I would definitely start with the project The Time is Now! a project promoted by Istituto Europeo di Design (IED) in collaboration with CID-Detox (Consorzio Italiano Implementazione Detox) and Greenpeace Italy. The project will lead to the creation of five eco-green capsule collections. It was born with the selection, by a special jury, of a group of IED students of the 3r d year of the Courses of Fashion Design and Fashion Stylist of IED Milano, Roma, Torino and Como. Then I would like to speak about Javier Goyeneche, the founder of ECOALF, a spanish fashion brand that turns discarded fishing nets, post-consumer plastic bottles and coffee into clothes. It uses the highest quality recycled fabrics to create a new generation of sustainable products. Made out of 100% recycled plastic materials to produce high-quality fashion; but most important of all, it uses the recycled plastic trash collected from the oceans. And then the Vegea project, startup Made in Italy that combines the goodness of wine with the beauty of leather bags, shoes and clothing and eco-sustainable innovation.
4. How do you successfully communicate the effectiveness of sustainable initiatives to your students?
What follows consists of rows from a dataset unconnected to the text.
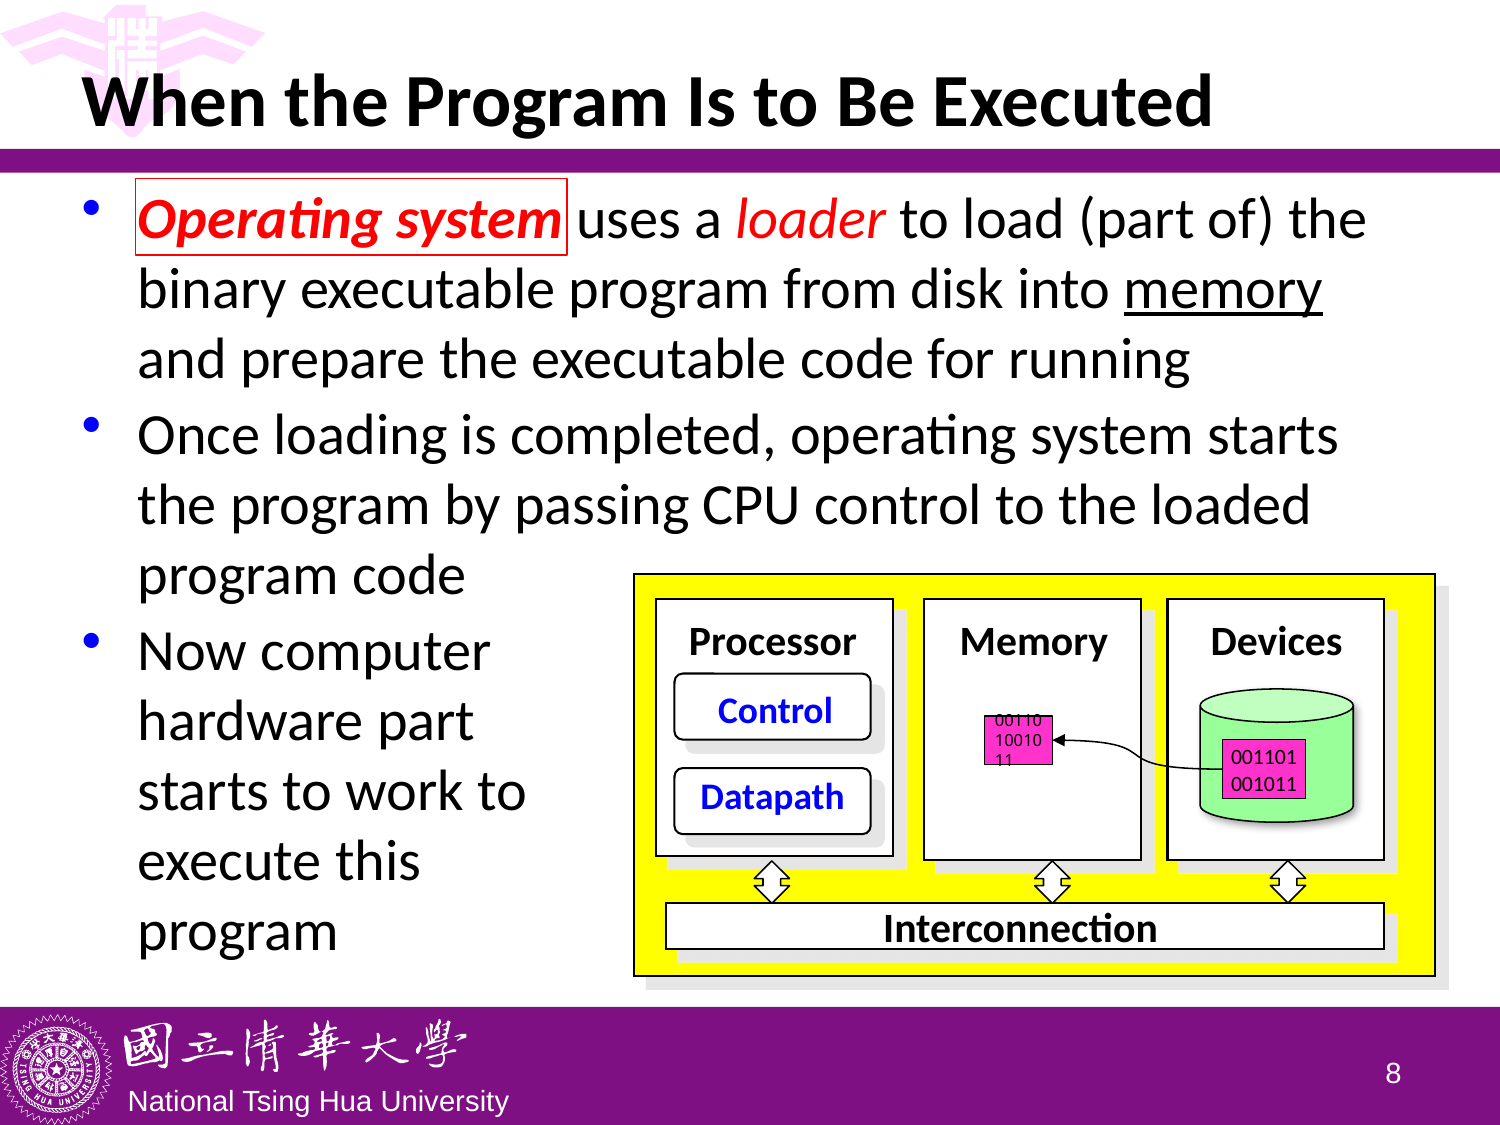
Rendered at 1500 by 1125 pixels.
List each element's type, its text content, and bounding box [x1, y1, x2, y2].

text_box [924, 599, 1141, 861]
text_box [1270, 860, 1306, 904]
list Operating system uses a loader to load (part of) the binary executable program from disk into memory and prepare the executable code for running Once loading is completed, operating system starts the program by passing CPU control to the loaded program code Now computer hardware part starts to work to execute this program [66, 172, 1436, 1003]
title When the Program Is to Be Executed [66, 37, 1436, 149]
text_box [666, 903, 1384, 950]
text_box Devices [1200, 618, 1353, 669]
text_box [1200, 688, 1354, 823]
text_box [1167, 599, 1385, 861]
text_box [754, 860, 790, 904]
text_box [634, 574, 1436, 976]
text_box 001101001011 [984, 715, 1053, 765]
text_box [1034, 860, 1071, 904]
text_box Processor [669, 618, 867, 669]
slide_number 7 [1104, 1021, 1417, 1097]
text_box Memory [938, 618, 1130, 669]
text_box Control [708, 688, 843, 735]
text_box 001101001011 [1222, 739, 1306, 799]
text_box [674, 768, 871, 835]
text_box [674, 673, 871, 740]
text_box [135, 178, 567, 256]
text_box Interconnection [873, 905, 1169, 956]
text_box Datapath [690, 775, 855, 821]
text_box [1052, 740, 1223, 770]
text_box [656, 598, 894, 857]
Since 2018, an important project has been underway in the areas of fashion and design (we were present at the Salone del Mobile with sustainable projects) to bring our students closer to becoming more aware of the enormous problems related to our Planet. Every year IED has about ten thousand students and we feel a great responsibility. Great projects but also everyday life, teaching how to save paper or how the separate collection should therefore be mandatory! During the last Design Week in Milan, IED presented its contribution with Under Pressure, an international project on the key issue of sustainability that involved students from the 11 IED Network sites in Italy, Spain and Brazil. Under Pressure is a three-year project, the first phase saw the launch, in January, of the 100 questions for tomorrow competition aimed at the school’s students who were asked to submit questions conveying their desire to see action taken on the issue. IED selected the hundred “most urgent”, provocative and original questions from those submitted in order to reflect on how we can save our relationship with nature and which of our planet’s equilibriums are coming under great pressure. The final goal is the launch, in the next two years, of 100 design projects based on the principle that the development of society is only possible if we respect the concept of social, economic and environmental sustainability.
5. Share an example of a sustainability project goal or strategy IED – Istituto Europeo di Design developed which helped your alumni.
I have already mentioned an IED fashion project and now I would like to mention STALACTITE. Project of our campus in Barcelona. It is designed to provide an inexpensive and sustainable source of drinking water, with the ultimate goal of reducing the consumption of bottled water. Stalactite is composed of thirteen parts that can be assembled without the use of screws or tools of any kind. The device is intended to have a ten-year lifespan, which each of its thirteen components replaceable as needed. By providing an organic and resilient tool for purifying tap water, Stalactite encourages good health while discouraging waste.